START DATA FOR THIS TASK

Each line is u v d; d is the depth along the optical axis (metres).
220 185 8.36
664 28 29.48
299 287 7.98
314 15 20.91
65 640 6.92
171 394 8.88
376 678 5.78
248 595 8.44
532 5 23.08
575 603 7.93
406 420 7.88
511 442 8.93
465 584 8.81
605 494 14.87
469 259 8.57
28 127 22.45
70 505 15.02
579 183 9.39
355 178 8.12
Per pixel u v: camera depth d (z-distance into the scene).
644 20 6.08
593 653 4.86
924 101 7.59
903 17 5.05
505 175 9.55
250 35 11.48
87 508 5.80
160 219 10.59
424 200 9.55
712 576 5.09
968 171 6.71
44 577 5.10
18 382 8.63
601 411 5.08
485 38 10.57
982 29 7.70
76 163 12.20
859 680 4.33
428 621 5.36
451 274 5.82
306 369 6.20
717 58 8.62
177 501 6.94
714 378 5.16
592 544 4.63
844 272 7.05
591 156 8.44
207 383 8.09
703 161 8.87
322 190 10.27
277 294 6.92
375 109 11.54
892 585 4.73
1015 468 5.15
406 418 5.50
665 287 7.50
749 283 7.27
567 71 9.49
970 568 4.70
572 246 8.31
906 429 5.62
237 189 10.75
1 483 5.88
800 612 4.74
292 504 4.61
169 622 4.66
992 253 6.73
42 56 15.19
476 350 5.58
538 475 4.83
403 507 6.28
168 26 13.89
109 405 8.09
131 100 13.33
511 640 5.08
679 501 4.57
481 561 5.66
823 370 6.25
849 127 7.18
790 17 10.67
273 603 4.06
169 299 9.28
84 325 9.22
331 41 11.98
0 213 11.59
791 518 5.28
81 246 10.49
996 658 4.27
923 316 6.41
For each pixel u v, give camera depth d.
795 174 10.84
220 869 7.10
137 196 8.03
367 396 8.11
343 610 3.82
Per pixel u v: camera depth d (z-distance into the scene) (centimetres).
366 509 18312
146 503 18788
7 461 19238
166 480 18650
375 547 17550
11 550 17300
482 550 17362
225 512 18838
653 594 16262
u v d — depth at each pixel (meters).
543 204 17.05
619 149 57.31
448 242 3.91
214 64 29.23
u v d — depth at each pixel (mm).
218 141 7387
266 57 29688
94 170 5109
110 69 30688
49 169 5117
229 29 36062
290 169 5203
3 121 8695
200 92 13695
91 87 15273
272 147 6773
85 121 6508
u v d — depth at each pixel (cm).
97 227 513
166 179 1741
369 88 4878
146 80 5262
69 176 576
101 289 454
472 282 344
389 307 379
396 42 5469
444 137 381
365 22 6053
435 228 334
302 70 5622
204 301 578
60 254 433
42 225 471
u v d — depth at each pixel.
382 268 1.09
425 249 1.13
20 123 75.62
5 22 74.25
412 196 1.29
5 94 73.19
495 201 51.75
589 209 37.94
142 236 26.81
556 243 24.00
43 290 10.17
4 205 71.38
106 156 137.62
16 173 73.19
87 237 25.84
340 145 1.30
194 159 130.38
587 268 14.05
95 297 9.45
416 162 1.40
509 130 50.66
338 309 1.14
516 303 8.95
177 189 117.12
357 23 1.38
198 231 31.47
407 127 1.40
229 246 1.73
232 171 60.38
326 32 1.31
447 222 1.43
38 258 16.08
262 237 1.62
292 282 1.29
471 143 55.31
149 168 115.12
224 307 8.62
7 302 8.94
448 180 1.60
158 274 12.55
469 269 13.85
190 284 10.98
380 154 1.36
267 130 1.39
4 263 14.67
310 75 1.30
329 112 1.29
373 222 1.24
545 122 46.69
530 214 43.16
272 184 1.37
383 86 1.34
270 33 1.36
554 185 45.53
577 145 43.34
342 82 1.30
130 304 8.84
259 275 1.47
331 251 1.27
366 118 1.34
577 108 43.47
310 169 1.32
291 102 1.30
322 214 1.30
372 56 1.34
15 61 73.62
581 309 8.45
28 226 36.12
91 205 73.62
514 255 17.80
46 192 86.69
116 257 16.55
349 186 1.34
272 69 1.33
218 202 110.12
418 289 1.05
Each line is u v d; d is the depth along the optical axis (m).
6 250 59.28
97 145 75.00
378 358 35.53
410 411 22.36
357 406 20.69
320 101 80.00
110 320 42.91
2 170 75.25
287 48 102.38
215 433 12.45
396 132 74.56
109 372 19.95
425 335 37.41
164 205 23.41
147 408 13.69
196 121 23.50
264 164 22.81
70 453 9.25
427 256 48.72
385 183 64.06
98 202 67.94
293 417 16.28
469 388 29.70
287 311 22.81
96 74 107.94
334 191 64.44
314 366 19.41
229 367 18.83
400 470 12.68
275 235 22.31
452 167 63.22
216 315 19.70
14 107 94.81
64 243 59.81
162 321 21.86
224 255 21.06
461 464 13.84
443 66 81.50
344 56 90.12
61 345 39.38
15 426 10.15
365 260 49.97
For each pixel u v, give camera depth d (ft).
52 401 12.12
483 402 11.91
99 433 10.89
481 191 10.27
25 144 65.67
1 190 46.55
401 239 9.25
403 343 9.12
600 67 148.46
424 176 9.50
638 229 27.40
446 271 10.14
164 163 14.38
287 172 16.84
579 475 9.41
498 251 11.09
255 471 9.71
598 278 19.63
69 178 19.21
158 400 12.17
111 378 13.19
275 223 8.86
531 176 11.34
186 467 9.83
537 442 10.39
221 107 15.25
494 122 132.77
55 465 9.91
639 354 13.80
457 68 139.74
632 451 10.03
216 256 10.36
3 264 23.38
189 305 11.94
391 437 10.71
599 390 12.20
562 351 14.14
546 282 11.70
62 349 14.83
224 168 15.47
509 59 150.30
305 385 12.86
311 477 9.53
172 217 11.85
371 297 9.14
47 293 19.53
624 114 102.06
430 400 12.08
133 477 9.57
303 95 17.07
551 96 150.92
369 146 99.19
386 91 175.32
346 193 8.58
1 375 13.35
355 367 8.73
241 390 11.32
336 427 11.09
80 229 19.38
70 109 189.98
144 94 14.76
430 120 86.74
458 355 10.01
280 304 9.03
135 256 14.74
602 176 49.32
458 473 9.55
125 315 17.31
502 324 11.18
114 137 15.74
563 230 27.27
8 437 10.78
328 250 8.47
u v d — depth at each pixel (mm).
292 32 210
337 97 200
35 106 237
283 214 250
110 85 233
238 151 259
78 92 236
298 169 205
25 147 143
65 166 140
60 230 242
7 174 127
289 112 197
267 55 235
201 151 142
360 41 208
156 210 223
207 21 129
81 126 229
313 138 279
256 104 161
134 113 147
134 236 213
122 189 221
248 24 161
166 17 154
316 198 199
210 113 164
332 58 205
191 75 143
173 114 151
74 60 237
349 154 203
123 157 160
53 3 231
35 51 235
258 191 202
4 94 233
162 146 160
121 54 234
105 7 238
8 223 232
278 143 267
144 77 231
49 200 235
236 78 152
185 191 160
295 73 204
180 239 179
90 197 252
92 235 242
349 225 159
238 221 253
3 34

END DATA FOR THIS TASK

WORK TO COMPLETE » From the records above, quote only the lines running from the line with "272 184 1.37" to the line with "365 260 49.97", both lines included.

REPLY TO THE EXERCISE »
272 184 1.37
383 86 1.34
270 33 1.36
554 185 45.53
577 145 43.34
342 82 1.30
130 304 8.84
259 275 1.47
331 251 1.27
366 118 1.34
577 108 43.47
310 169 1.32
291 102 1.30
322 214 1.30
372 56 1.34
15 61 73.62
581 309 8.45
28 226 36.12
91 205 73.62
514 255 17.80
46 192 86.69
116 257 16.55
349 186 1.34
272 69 1.33
218 202 110.12
418 289 1.05
Each line is u v d; d is the depth along the optical axis (m).
6 250 59.28
97 145 75.00
378 358 35.53
410 411 22.36
357 406 20.69
320 101 80.00
110 320 42.91
2 170 75.25
287 48 102.38
215 433 12.45
396 132 74.56
109 372 19.95
425 335 37.41
164 205 23.41
147 408 13.69
196 121 23.50
264 164 22.81
70 453 9.25
427 256 48.72
385 183 64.06
98 202 67.94
293 417 16.28
469 388 29.70
287 311 22.81
96 74 107.94
334 191 64.44
314 366 19.41
229 367 18.83
400 470 12.68
275 235 22.31
452 167 63.22
216 315 19.70
14 107 94.81
64 243 59.81
162 321 21.86
224 255 21.06
461 464 13.84
443 66 81.50
344 56 90.12
61 345 39.38
15 426 10.15
365 260 49.97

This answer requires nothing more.